In un momento in cui un numero record di persone, in tutto il mondo, sono costrette a fuggire dalle proprie case, un nuovo studio dell’agenzia ONU World Food Programme (WFP) mostra con chiarezza come alti livelli di insicurezza alimentare causino un numero maggiore di migrazioni transfrontaliere.
Il rapporto spiega come, ogni punto percentuale di aumento nell’insicurezza alimentare in una popolazione produca l’1,9 per cento di aumento nel numero di migranti. Inoltre, ogni ulteriore anno di conflitto in un paese provoca un aumento dello 0,4 per cento di persone in fuga. Ciò significa che un paese con alti livelli di insicurezza alimentare e conflitti vedrà migrazioni più massicce, o un numero maggiore di persone che abbandonano le proprie case.

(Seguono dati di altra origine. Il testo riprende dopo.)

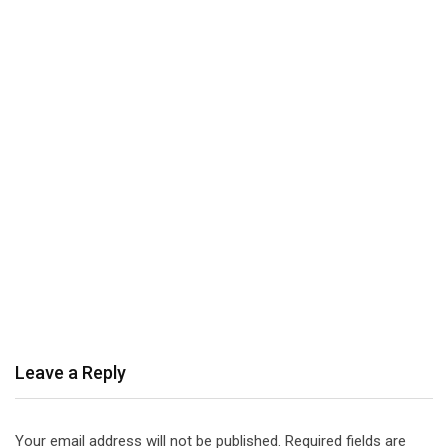
Leave a Reply
Your email address will not be published.
Required fields are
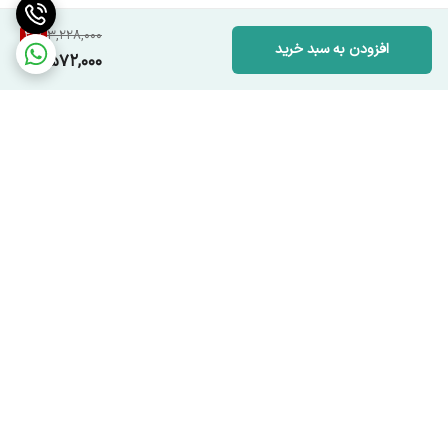
20
%
3,228,000
افزودن به سبد خرید
2,572,000
برگشت به بالا
ارسال ویژه
پشتیبانی ۲۴ ساعته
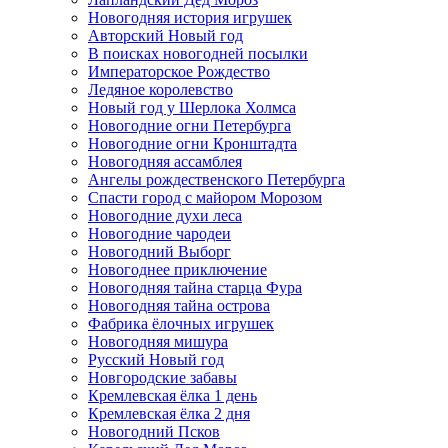
Новогодняя история игрушек
Авторский Новый год
В поисках новогодней посылки
Императорское Рождество
Ледяное королевство
Новый год у Шерлока Холмса
Новогодние огни Петербурга
Новогодние огни Кронштадта
Новогодняя ассамблея
Ангелы рождественского Петербурга
Спасти город с майором Морозом
Новогодние духи леса
Новогодние чародеи
Новогодний Выборг
Новогоднее приключение
Новогодняя тайна старца Фура
Новогодняя тайна острова
Фабрика ёлочных игрушек
Новогодняя мишура
Русский Новый год
Новгородские забавы
Кремлевская ёлка 1 день
Кремлевская ёлка 2 дня
Новогодний Псков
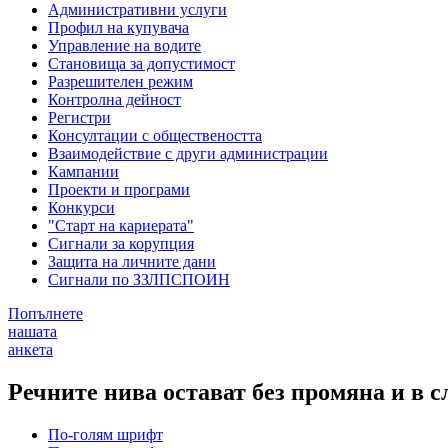
Административни услуги
Профил на купувача
Управление на водите
Становища за допустимост
Разрешителен режим
Контролна дейност
Регистри
Консултации с обществеността
Взаимодействие с други администрации
Кампании
Проекти и програми
Конкурси
"Старт на кариерата"
Сигнали за корупция
Защита на личните дани
Сигнали по ЗЗЛПСПОИН
Попълнете
нашата
анкета
Речните нива остават без промяна и в 
По-голям шрифт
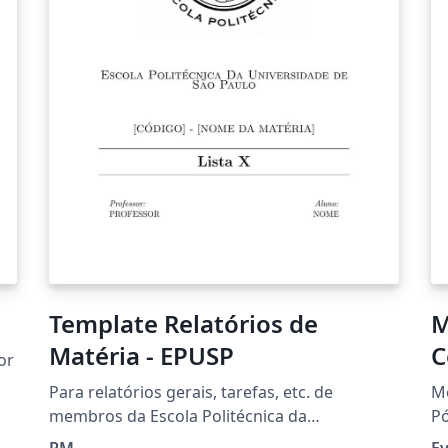
Template Relatórios de
M
Matéria - EPUSP
C
or
U
Para relatórios gerais, tarefas, etc. de
M
se
membros da Escola Politécnica da
P
Universidade de São Paulo
D
RM
E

Il WFP ha anche scoperto che l’insicurezza alimentare è una causa significativa per l’incidenza, e l’intensità, dei conflitti armati. Una volta che il viaggio di un migrante ha avuto inizio, la mancanza di impiego insieme a poco o nessun accesso al cibo o ad altra assistenza umanitaria è un fattore di spinta significativo che induce a continuare a migrare. Inoltre, nel tentativo delle persone di ridurre la propria insicurezza alimentare attraverso la migrazione, la migrazione stessa può causare insicurezza alimentare, se si considerano i costi e le condizioni spesso precarie in cui questi viaggi si svolgono.
“Al WFP stiamo facendo tutto il possibile per prenderci cura dei rifugiati affamati o che rischiano la vita per la fame, in tutto il mondo”, ha detto David Beasley, Direttore Esecutivo del WFP. “Milioni di nostri fratelli e sorelle hanno lasciato le proprie case e affrontano difficoltà enormi ed è nostro dovere far conoscere la loro tragica situazione”.

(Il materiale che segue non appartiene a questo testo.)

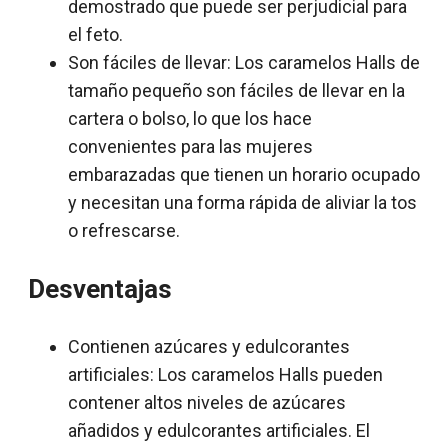
demostrado que puede ser perjudicial para
el feto.
Son fáciles de llevar: Los caramelos Halls de
tamaño pequeño son fáciles de llevar en la
cartera o bolso, lo que los hace
convenientes para las mujeres
embarazadas que tienen un horario ocupado
y necesitan una forma rápida de aliviar la tos
o refrescarse.
Desventajas
Contienen azúcares y edulcorantes
artificiales: Los caramelos Halls pueden
contener altos niveles de azúcares
añadidos y edulcorantes artificiales. El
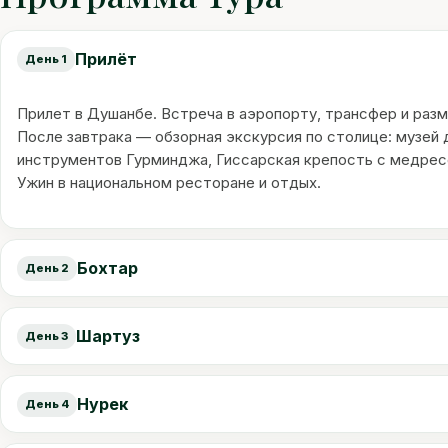
Прилёт
День 1
Прилет в Душанбе. Встреча в аэропорту, трансфер и разм
После завтрака — обзорная экскурсия по столице: музей
инструментов Гурминджа, Гиссарская крепость с медресе
Ужин в национальном ресторане и отдых.
Бохтар
День 2
Шартуз
День 3
Нурек
День 4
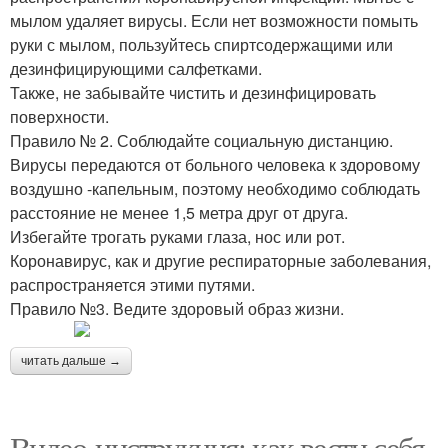
мылом удаляет вирусы. Если нет возможности помыть
руки с мылом, пользуйтесь спиртсодержащими или
дезинфицирующими салфетками.
Также, не забывайте чистить и дезинфицировать
поверхности.
Правило № 2. Соблюдайте социальную дистанцию.
Вирусы передаются от больного человека к здоровому
воздушно -капельным, поэтому необходимо соблюдать
расстояние не менее 1,5 метра друг от друга.
Избегайте трогать руками глаза, нос или рот.
Коронавирус, как и другие респираторные заболевания,
распространяется этими путями.
Правило №3. Ведите здоровый образ жизни.
читать дальше →
Видео-инструкция: как вести себя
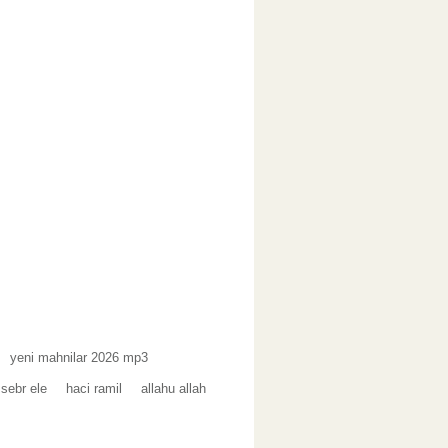
yeni mahnilar 2026 mp3
 sebr ele
haci ramil
allahu allah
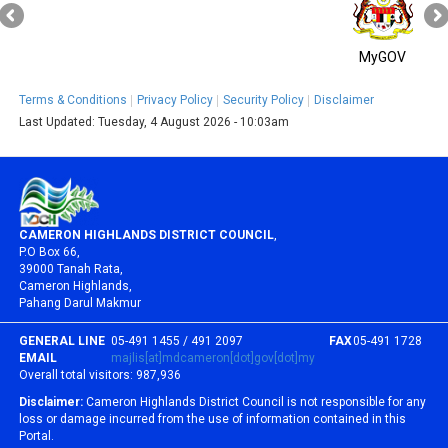
MyGOV
Terms & Conditions
Privacy Policy
Security Policy
Disclaimer
Last Updated:
Tuesday, 4 August 2026 - 10:03am
CAMERON HIGHLANDS DISTRICT COUNCIL
,
P.O Box 66,
39000 Tanah Rata,
Cameron Highlands,
Pahang Darul Makmur
GENERAL LINE
05-491 1455 / 491 2097
FAX
05-491 1728
EMAIL
majlis[at]mdcameron[dot]gov[dot]my
Overall total visitors:
987,936
Disclaimer:
Cameron Highlands District Council is not responsible for any
loss or damage incurred from the use of information contained in this
Portal.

“Se si comprendono le dinamiche che spingono le persone a migrare, si può affrontare meglio ciò che è al cuore delle migrazioni forzate e quello che dobbiamo fare per interrompere le sofferenze”, ha spiegato Beasley.
Il rapporto raccomanda investimenti della comunità internazionale nella sicurezza alimentare e nei mezzi di sostentamento nei paesi di provenienza dei migranti o in quelli vicini. In questo modo si potrebbero evitare ulteriori migrazioni, ridurre le migrazioni forzate in paesi terzi, migliorare il rapporto costo-efficacia degli interventi umanitari e produrre maggiori benefici socioeconomici ora e nel lungo termine.

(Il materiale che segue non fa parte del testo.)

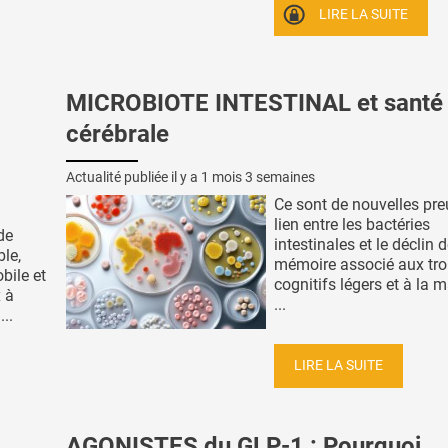
LIRE LA SUITE
MICROBIOTE INTESTINAL et santé
cérébrale
Actualité publiée il y a
1 mois 3 semaines
Ce sont de nouvelles pr
lien entre les bactéries
de
intestinales et le déclin d
ble,
mémoire associé aux tro
bile et
cognitifs légers et à la m
 à
...
..
LIRE LA SUITE
AGONISTES du GLP-1 : Pourquoi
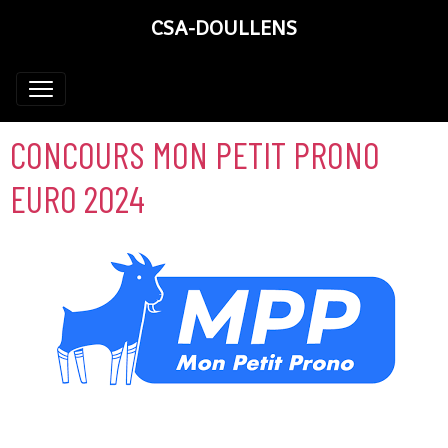
CSA-DOULLENS
CONCOURS MON PETIT PRONO
EURO 2024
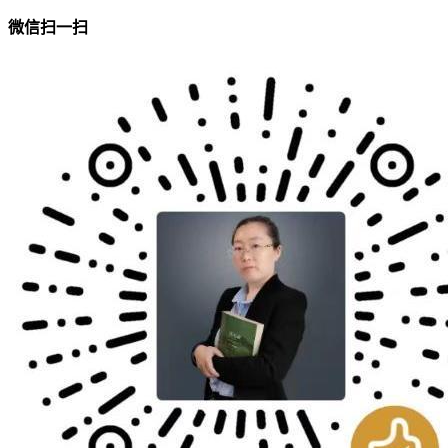
微信扫一扫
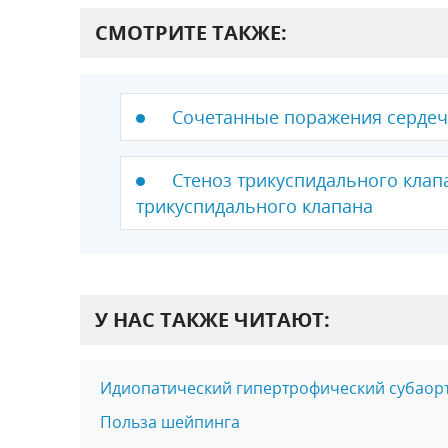
СМОТРИТЕ ТАКЖЕ:
Сочетанные поражения сердеч
Стеноз трикуспидального клап
трикуспидального клапана
У НАС ТАКЖЕ ЧИТАЮТ:
Идиопатический гипертрофический субаор
Польза шейпинга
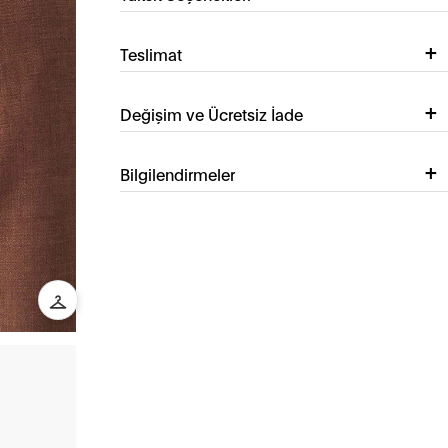
Teslimat
Değişim ve Ücretsiz İade
Bilgilendirmeler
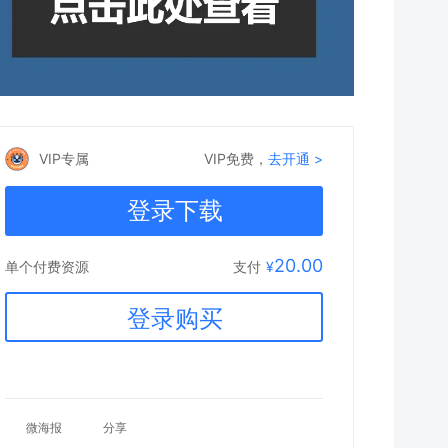
VIP专属
VIP免费，
去开通 >
登录下载
20.00
支付
¥
单个付费资源
登录购买
微海报
分享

Il rapporto “At the Root of Exodus: Food security, conflict and international migration” esplora il ruolo che la sicurezza alimentare e altri fattori rivestono nello spingere le persone a migrare e attraversare le frontiere. Si tratta della prima volta che un’analisi di tale portata viene pubblicata. Lo studio, che prende le mosse da ricerche di tipo quantitativo e qualitativo, presenta spesso racconti drammatici di persone costrette a fare ricorso a misure estreme, quando rimangono con nulla.
Il rapporto sottolinea come spesso chi è sfollato non vuole lasciare la propria casa e cerchi di rimanere il più vicino possibile al proprio paese d’origine. Quasi otto famiglie rifugiate siriane su dieci, tra quelle intervistate, sono state sfollate almeno una volta, il 65 per cento due o più volte. Quasi tutti i siriani coinvolti nello studio hanno manifestato un forte desiderio di tornare in Siria nel caso in cui la situazione si stabilizzasse e la sicurezza fosse garantita.
La pubblicazione del rapporto avviene in un momento in cui le diverse e prolungate crisi e un periodo di cambiamenti politici stanno mettendo a dura prova il livello dell’assistenza internazionale umanitaria e alimentare fornita ai rifugiati e alle persone che sono state sfollate con la forza.